Work task — Reproduce the records exactly, but not the pictures.
--- --- ---
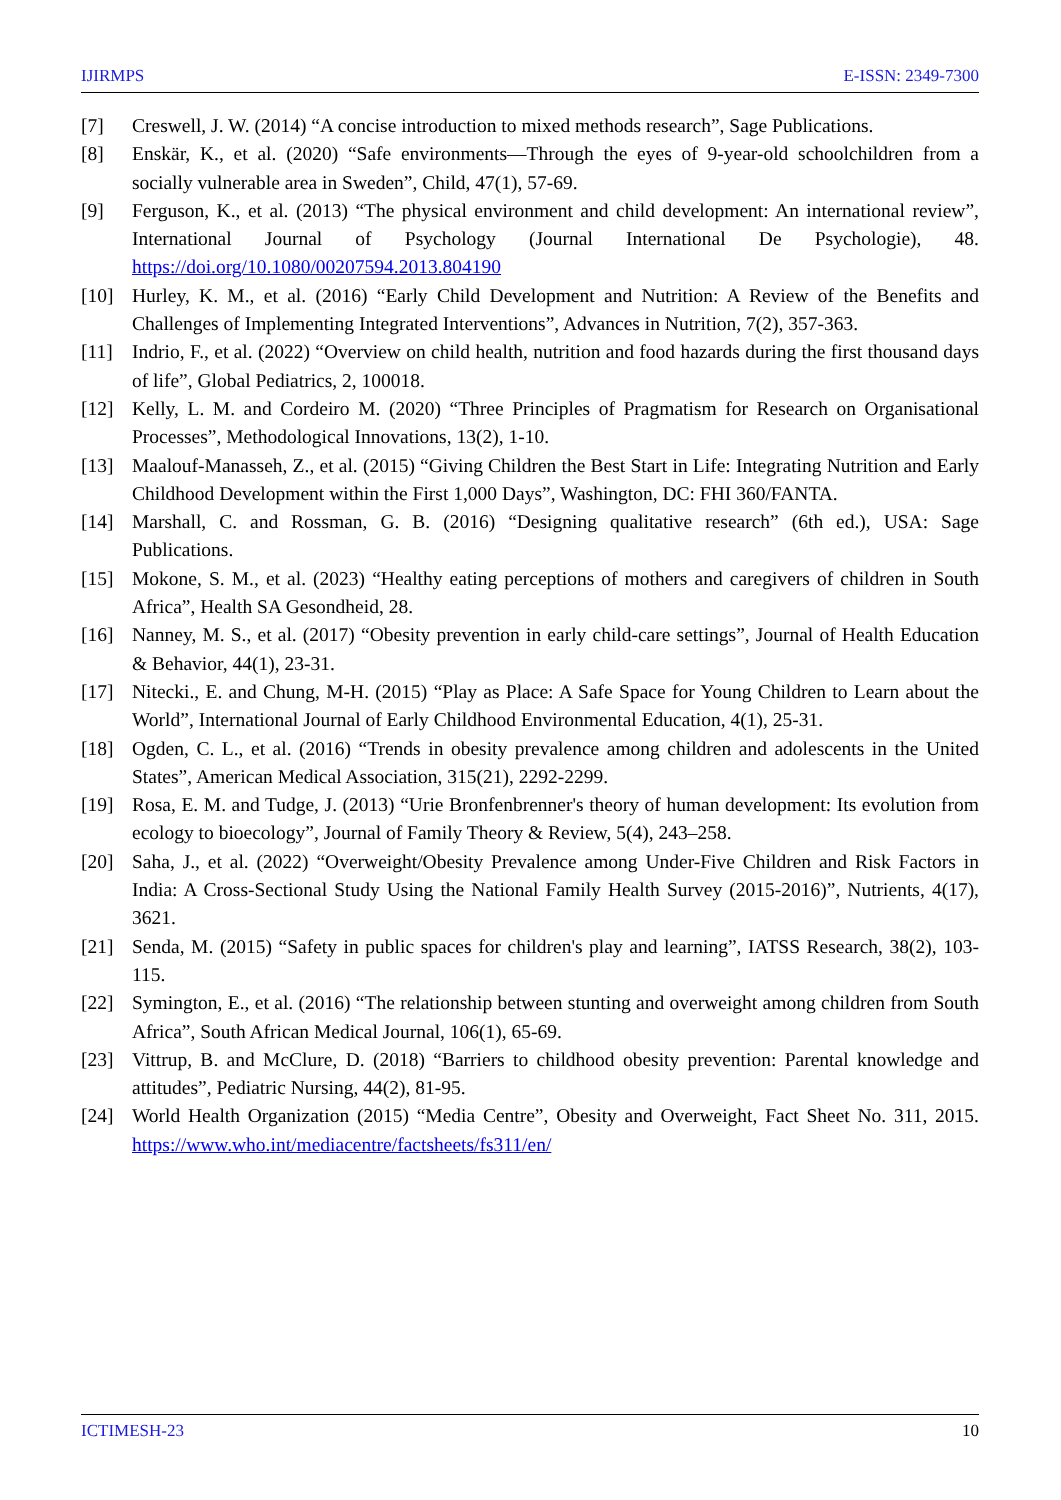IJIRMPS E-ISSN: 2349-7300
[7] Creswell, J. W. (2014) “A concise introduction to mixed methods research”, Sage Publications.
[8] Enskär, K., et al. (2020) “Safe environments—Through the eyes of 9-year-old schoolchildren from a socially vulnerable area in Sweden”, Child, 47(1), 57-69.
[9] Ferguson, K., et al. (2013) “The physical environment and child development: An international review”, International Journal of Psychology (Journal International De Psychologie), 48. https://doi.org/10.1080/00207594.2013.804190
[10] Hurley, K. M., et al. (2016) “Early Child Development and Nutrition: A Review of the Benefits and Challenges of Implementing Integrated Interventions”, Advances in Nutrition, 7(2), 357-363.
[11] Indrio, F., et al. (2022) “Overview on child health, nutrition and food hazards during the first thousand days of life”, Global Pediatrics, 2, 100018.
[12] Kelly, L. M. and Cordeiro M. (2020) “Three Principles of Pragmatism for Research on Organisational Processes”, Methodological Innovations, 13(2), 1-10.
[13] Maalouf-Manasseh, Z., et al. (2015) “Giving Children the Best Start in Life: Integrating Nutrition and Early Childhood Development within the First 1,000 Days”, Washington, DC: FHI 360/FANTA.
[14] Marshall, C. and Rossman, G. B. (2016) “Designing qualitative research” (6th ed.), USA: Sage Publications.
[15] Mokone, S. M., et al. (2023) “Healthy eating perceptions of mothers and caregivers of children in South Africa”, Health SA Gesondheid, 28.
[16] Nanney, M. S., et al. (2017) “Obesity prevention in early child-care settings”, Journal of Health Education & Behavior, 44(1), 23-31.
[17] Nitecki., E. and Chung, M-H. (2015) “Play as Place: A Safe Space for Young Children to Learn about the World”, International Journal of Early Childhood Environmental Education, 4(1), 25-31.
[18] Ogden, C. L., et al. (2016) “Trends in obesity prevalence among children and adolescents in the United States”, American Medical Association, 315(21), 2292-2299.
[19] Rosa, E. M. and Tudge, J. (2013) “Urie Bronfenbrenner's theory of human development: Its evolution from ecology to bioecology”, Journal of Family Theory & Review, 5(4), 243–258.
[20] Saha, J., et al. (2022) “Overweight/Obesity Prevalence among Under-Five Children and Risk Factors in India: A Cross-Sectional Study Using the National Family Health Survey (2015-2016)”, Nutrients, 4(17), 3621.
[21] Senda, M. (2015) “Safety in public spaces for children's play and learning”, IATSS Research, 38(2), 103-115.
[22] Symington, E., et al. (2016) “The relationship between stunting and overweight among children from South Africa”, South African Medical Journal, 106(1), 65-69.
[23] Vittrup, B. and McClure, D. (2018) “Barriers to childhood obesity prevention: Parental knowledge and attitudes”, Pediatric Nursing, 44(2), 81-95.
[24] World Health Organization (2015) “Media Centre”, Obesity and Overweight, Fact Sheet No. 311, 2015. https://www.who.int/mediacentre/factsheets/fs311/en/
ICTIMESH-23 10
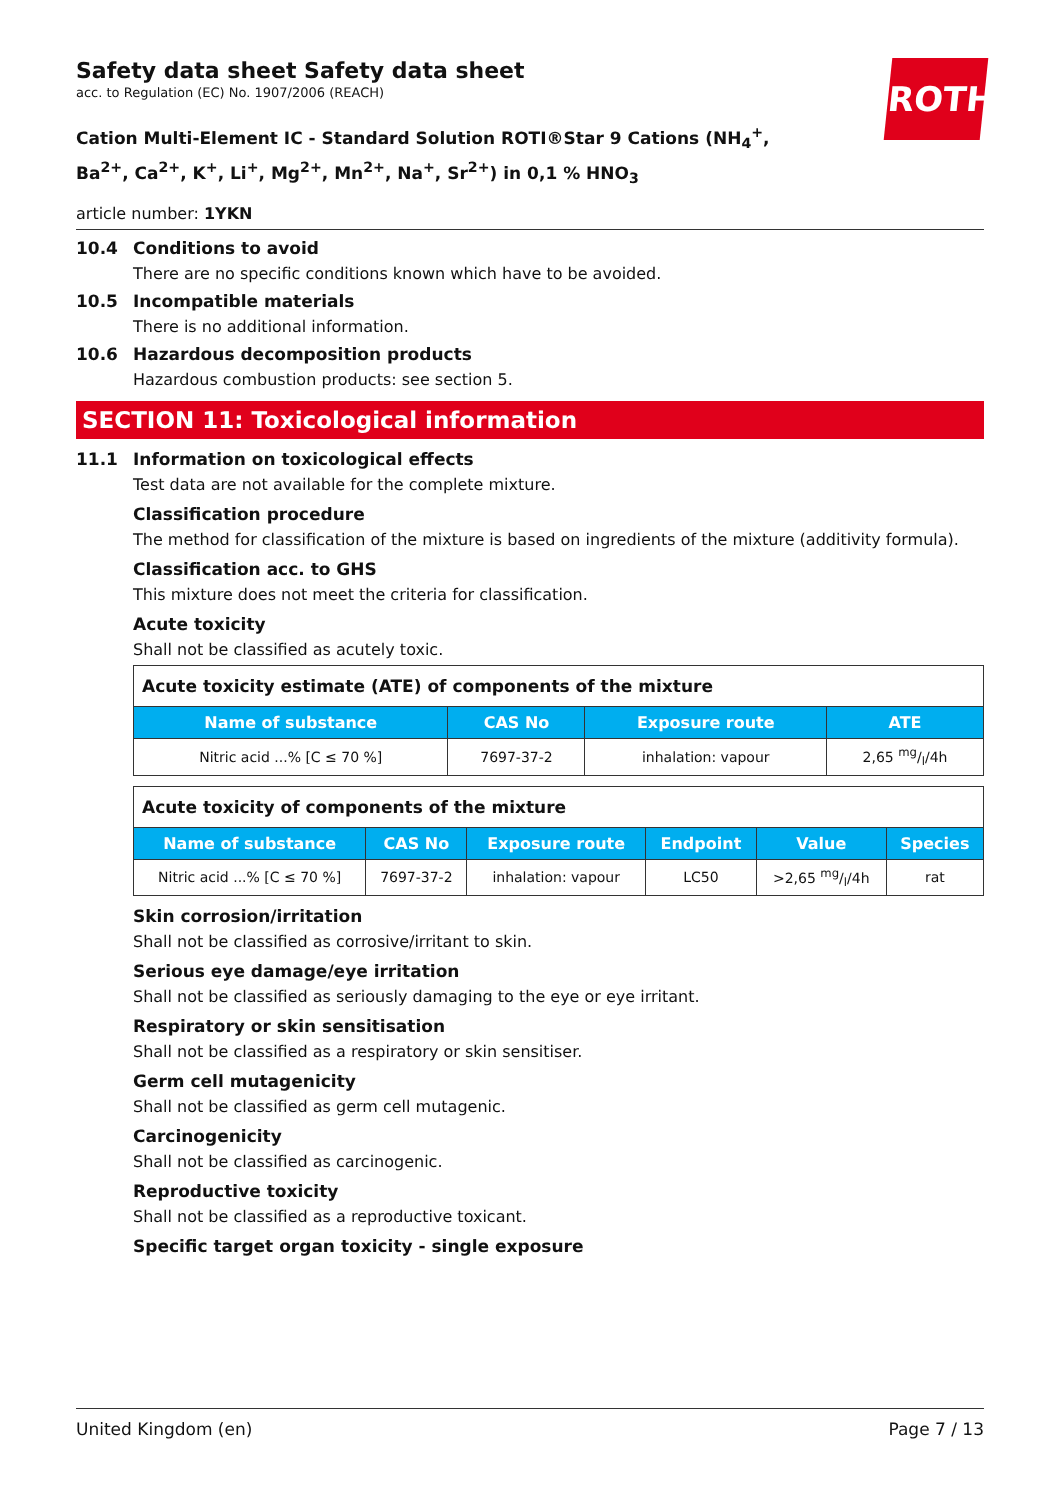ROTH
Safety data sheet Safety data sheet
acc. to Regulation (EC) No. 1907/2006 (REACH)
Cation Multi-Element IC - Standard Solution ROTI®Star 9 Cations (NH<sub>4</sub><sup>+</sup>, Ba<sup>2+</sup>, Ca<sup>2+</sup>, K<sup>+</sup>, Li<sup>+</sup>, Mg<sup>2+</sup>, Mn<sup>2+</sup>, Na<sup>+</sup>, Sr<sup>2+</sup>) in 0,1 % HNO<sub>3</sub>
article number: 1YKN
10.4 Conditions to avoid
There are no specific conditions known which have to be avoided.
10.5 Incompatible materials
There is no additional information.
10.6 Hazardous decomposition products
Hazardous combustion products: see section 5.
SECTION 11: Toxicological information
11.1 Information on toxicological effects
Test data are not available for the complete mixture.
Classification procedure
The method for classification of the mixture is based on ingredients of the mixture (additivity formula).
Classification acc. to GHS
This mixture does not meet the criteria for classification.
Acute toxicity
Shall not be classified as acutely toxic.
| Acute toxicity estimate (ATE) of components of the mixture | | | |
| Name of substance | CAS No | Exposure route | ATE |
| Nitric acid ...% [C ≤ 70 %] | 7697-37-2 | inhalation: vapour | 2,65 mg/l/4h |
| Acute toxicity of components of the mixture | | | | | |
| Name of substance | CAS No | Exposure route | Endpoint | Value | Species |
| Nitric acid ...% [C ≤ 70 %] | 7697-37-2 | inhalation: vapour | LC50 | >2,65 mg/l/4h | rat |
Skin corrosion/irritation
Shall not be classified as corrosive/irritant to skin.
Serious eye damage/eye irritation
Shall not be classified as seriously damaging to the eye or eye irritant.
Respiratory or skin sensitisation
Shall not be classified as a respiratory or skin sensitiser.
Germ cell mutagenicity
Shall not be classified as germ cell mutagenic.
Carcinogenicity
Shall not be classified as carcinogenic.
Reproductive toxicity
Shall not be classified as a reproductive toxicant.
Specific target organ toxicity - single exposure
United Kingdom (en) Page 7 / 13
--- --- ---
Result for this exercise —
IJIRMPS E-ISSN: 2349-7300
[7] Creswell, J. W. (2014) “A concise introduction to mixed methods research”, Sage Publications.
[8] Enskär, K., et al. (2020) “Safe environments—Through the eyes of 9-year-old schoolchildren from a socially vulnerable area in Sweden”, Child, 47(1), 57-69.
[9] Ferguson, K., et al. (2013) “The physical environment and child development: An international review”, International Journal of Psychology (Journal International De Psychologie), 48. https://doi.org/10.1080/00207594.2013.804190
[10] Hurley, K. M., et al. (2016) “Early Child Development and Nutrition: A Review of the Benefits and Challenges of Implementing Integrated Interventions”, Advances in Nutrition, 7(2), 357-363.
[11] Indrio, F., et al. (2022) “Overview on child health, nutrition and food hazards during the first thousand days of life”, Global Pediatrics, 2, 100018.
[12] Kelly, L. M. and Cordeiro M. (2020) “Three Principles of Pragmatism for Research on Organisational Processes”, Methodological Innovations, 13(2), 1-10.
[13] Maalouf-Manasseh, Z., et al. (2015) “Giving Children the Best Start in Life: Integrating Nutrition and Early Childhood Development within the First 1,000 Days”, Washington, DC: FHI 360/FANTA.
[14] Marshall, C. and Rossman, G. B. (2016) “Designing qualitative research” (6th ed.), USA: Sage Publications.
[15] Mokone, S. M., et al. (2023) “Healthy eating perceptions of mothers and caregivers of children in South Africa”, Health SA Gesondheid, 28.
[16] Nanney, M. S., et al. (2017) “Obesity prevention in early child-care settings”, Journal of Health Education & Behavior, 44(1), 23-31.
[17] Nitecki., E. and Chung, M-H. (2015) “Play as Place: A Safe Space for Young Children to Learn about the World”, International Journal of Early Childhood Environmental Education, 4(1), 25-31.
[18] Ogden, C. L., et al. (2016) “Trends in obesity prevalence among children and adolescents in the United States”, American Medical Association, 315(21), 2292-2299.
[19] Rosa, E. M. and Tudge, J. (2013) “Urie Bronfenbrenner's theory of human development: Its evolution from ecology to bioecology”, Journal of Family Theory & Review, 5(4), 243–258.
[20] Saha, J., et al. (2022) “Overweight/Obesity Prevalence among Under-Five Children and Risk Factors in India: A Cross-Sectional Study Using the National Family Health Survey (2015-2016)”, Nutrients, 4(17), 3621.
[21] Senda, M. (2015) “Safety in public spaces for children's play and learning”, IATSS Research, 38(2), 103-115.
[22] Symington, E., et al. (2016) “The relationship between stunting and overweight among children from South Africa”, South African Medical Journal, 106(1), 65-69.
[23] Vittrup, B. and McClure, D. (2018) “Barriers to childhood obesity prevention: Parental knowledge and attitudes”, Pediatric Nursing, 44(2), 81-95.
[24] World Health Organization (2015) “Media Centre”, Obesity and Overweight, Fact Sheet No. 311, 2015. https://www.who.int/mediacentre/factsheets/fs311/en/
ICTIMESH-23 10
ROTH
Safety data sheet Safety data sheet
acc. to Regulation (EC) No. 1907/2006 (REACH)
Cation Multi-Element IC - Standard Solution ROTI®Star 9 Cations (NH<sub>4</sub><sup>+</sup>, Ba<sup>2+</sup>, Ca<sup>2+</sup>, K<sup>+</sup>, Li<sup>+</sup>, Mg<sup>2+</sup>, Mn<sup>2+</sup>, Na<sup>+</sup>, Sr<sup>2+</sup>) in 0,1 % HNO<sub>3</sub>
article number: 1YKN
10.4 Conditions to avoid
There are no specific conditions known which have to be avoided.
10.5 Incompatible materials
There is no additional information.
10.6 Hazardous decomposition products
Hazardous combustion products: see section 5.
SECTION 11: Toxicological information
11.1 Information on toxicological effects
Test data are not available for the complete mixture.
Classification procedure
The method for classification of the mixture is based on ingredients of the mixture (additivity formula).
Classification acc. to GHS
This mixture does not meet the criteria for classification.
Acute toxicity
Shall not be classified as acutely toxic.
| Acute toxicity estimate (ATE) of components of the mixture | | | |
| Name of substance | CAS No | Exposure route | ATE |
| Nitric acid ...% [C ≤ 70 %] | 7697-37-2 | inhalation: vapour | 2,65 mg/l/4h |
| Acute toxicity of components of the mixture | | | | | |
| Name of substance | CAS No | Exposure route | Endpoint | Value | Species |
| Nitric acid ...% [C ≤ 70 %] | 7697-37-2 | inhalation: vapour | LC50 | >2,65 mg/l/4h | rat |
Skin corrosion/irritation
Shall not be classified as corrosive/irritant to skin.
Serious eye damage/eye irritation
Shall not be classified as seriously damaging to the eye or eye irritant.
Respiratory or skin sensitisation
Shall not be classified as a respiratory or skin sensitiser.
Germ cell mutagenicity
Shall not be classified as germ cell mutagenic.
Carcinogenicity
Shall not be classified as carcinogenic.
Reproductive toxicity
Shall not be classified as a reproductive toxicant.
Specific target organ toxicity - single exposure
United Kingdom (en) Page 7 / 13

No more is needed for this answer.